Required action A: Filter the listing below for lines containing the string "delle", and copy each such line in full. Treat uppercase and lowercase as different.

Subject: Re: performance impact of branch prediction?
To: None <tech-kern@NetBSD.org>
From: Ignatios Souvatzis <ignatios@cs.uni-bonn.de>
List: tech-kern
Date: 04/21/2006 17:12:14
On Fri, Apr 21, 2006 at 03:57:55PM +0200, Hubert Feyrer wrote:
> 
> Branch prediction is used in many parts throught the kernel, e.g.
> 
> subr_pool.c:    if (__predict_false((pc->pc_pool->pr_flags & PR_WANTED) != 
> 0)) {
> subr_pool.c-            goto destruct;
> subr_pool.c-    }
> 
> Does anyone know the performance impact of this prediction?
> Were any kind of measurements done? What were the results?

I don't know benchmarks. actually: yes, one, and it's not a typical 
application.

In theory, a cpu can have conditional branches that are faster not-taken
than taken. Especially for deeply pipelined modern CPUs, also the other
way round.

Some do dynamic branch prediction based on history (Motorola 68060).

Some can have either dynamic or compiler-hinted prediction (PowerPC family).

For the latter, the compiler has to tell the assembler which sort of
branch to generate, in case it's executed on a CPU that doesn't do 
dynamic prediction. AFAIK, the constructs you mention might hint to the
compiler what to do.

The input:
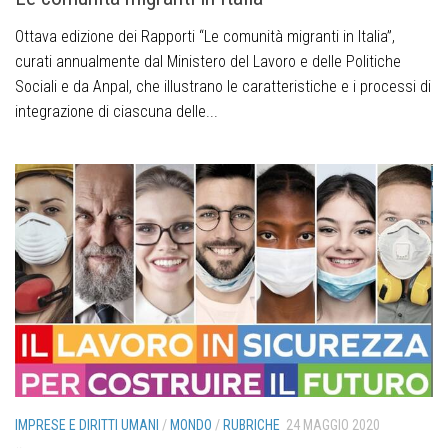
Ottava edizione dei Rapporti “Le comunità migranti in Italia”,
curati annualmente dal Ministero del Lavoro e delle Politiche
Sociali e da Anpal, che illustrano le caratteristiche e i processi di
integrazione di ciascuna delle...
IMPRESE E DIRITTI UMANI
/
MONDO
/
RUBRICHE
24 MAGGIO 2020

Required action B: Supply the next part of the post about branch prediction above, picking up right after its last sentence.

Expected answer A:
curati annualmente dal Ministero del Lavoro e delle Politiche
integrazione di ciascuna delle...

Expected answer B:
As for the benchmark: I wrote (well, mostly copied from hp300) the 
kernel delay loop, and did some timing tests to savely guess the initial
timing parameter until the kernel calibrates itself. It turns out that for

1:	subl	%d0,%d1
	bcc	1b

the 68060 needs only one clock per loop iteration - that is
the branch executes in zero time. Just what Motorolas mark^Wtechnical
documentation promised.

As long as there is at least an intervening instruction in between
branches, I expect this to happen also on PowerPC with dynamically
predicted branches in tight loops, or with statically (and correctly)
predicted branches; should also happen on other pipelined CPUs with
similar branch prediciton engines.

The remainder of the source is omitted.